Whereas the UC strike doesn’t have an effect on the provision chain in the identical manner a rail strike would, it’s a high-water mark within the motion for tutorial unions and displays how the wave of post-pandemic employee unrest isn’t nearly blue-collar jobs.
Additionally at play is a shifting legal landscape that has emboldened scholar employees. The Nationwide Labor Relations Board final yr scrapped a proposal that will have banned these college students from organizing. Unions at Columbia, Georgetown, and Harvard have sprung up in recent times, prompting the UAW and different non-education unions to get in on the motion.
However public universities, that are usually bigger than personal colleges, are ruled by state collective bargaining legal guidelines—an element that appears to be working within the UC college students’ favor to date. The California Public Worker Relations Board mentioned final week it issued seven unfair labor apply complaints towards the college administration for withholding details about wages and stipends, and for neglecting its obligation to discount.
Learn extra: University of California Workers Strike, Demanding Wage Hikes
On high of the UC strike, the UAW is wrapping up its first election to choose the subsequent union president. Whoever wins when the votes are tallied this week will inherit the powerful job of cleansing up the scandal-plagued union and getting ready for contract negotiations with the Detroit automakers subsequent yr. The depend begins Tuesday, however we could not know the outcomes till later within the week.
The election will probably be overseen by a federal watchdog appointed beneath a settlement in 2020 with the US Division of Justice.

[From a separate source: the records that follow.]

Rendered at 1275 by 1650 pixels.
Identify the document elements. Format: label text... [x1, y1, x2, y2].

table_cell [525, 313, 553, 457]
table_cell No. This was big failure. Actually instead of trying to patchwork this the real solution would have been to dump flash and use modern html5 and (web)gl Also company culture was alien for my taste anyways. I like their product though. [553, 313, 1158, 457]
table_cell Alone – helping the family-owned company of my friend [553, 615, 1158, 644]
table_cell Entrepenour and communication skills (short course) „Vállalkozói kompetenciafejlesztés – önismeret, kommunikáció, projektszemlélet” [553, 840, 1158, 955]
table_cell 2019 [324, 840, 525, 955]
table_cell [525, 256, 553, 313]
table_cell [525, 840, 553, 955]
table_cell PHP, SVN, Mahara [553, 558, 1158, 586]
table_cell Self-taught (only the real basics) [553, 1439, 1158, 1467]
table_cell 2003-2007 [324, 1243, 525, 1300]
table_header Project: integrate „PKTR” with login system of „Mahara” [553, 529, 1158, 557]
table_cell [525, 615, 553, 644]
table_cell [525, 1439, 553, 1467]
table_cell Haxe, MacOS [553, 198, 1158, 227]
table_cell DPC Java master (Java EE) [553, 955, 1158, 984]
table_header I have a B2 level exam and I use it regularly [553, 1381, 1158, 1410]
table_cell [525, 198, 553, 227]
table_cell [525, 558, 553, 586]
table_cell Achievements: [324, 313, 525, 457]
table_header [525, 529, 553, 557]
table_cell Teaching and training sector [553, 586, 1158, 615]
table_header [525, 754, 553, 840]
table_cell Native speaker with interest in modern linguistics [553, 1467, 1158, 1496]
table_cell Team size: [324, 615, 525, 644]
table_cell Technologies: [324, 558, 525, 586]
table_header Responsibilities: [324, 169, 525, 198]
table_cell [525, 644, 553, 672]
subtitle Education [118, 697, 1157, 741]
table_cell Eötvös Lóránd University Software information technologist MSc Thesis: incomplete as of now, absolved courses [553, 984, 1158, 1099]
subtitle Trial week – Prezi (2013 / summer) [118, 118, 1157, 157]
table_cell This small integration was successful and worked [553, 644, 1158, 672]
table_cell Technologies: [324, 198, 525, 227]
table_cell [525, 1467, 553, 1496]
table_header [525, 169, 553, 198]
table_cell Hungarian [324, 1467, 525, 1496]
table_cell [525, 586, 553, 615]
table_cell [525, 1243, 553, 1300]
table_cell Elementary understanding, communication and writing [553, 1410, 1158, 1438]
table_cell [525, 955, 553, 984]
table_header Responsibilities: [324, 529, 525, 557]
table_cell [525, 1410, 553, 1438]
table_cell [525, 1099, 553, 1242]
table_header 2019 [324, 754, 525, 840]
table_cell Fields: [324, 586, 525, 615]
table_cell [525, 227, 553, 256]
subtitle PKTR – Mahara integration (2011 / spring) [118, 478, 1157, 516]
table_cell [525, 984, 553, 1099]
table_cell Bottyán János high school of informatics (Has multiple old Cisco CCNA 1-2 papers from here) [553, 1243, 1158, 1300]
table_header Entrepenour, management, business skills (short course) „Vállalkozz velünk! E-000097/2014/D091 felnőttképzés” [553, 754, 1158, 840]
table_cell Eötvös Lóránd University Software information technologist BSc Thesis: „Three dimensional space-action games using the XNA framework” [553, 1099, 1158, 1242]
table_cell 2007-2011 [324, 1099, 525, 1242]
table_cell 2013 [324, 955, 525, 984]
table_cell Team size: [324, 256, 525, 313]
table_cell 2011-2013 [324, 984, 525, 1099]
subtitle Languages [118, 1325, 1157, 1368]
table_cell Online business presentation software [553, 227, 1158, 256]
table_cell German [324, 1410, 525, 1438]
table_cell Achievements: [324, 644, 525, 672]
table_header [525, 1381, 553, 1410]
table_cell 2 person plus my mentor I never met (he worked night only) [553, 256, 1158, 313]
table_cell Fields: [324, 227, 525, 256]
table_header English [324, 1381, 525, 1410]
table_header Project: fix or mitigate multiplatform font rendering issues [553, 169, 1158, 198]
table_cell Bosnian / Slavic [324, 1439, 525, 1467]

It is going to be a tightly run operation, with representatives from the monitor’s workplace and candidate-picked election observers watching each step of the method on the facility close to Dayton, Ohio.
Incumbent UAW President Ray Curry is the odds-on favourite, however we’ll nonetheless be watching the vote totals for Curry’s main opponent, Shawn Fain, in addition to the down-ballot races. Even when Fain doesn’t win this time, a robust displaying would recommend deeper discontent amongst UAW members than beforehand recognized—and a brewing reform motion that would shake up negotiations with the Detroit automakers subsequent yr.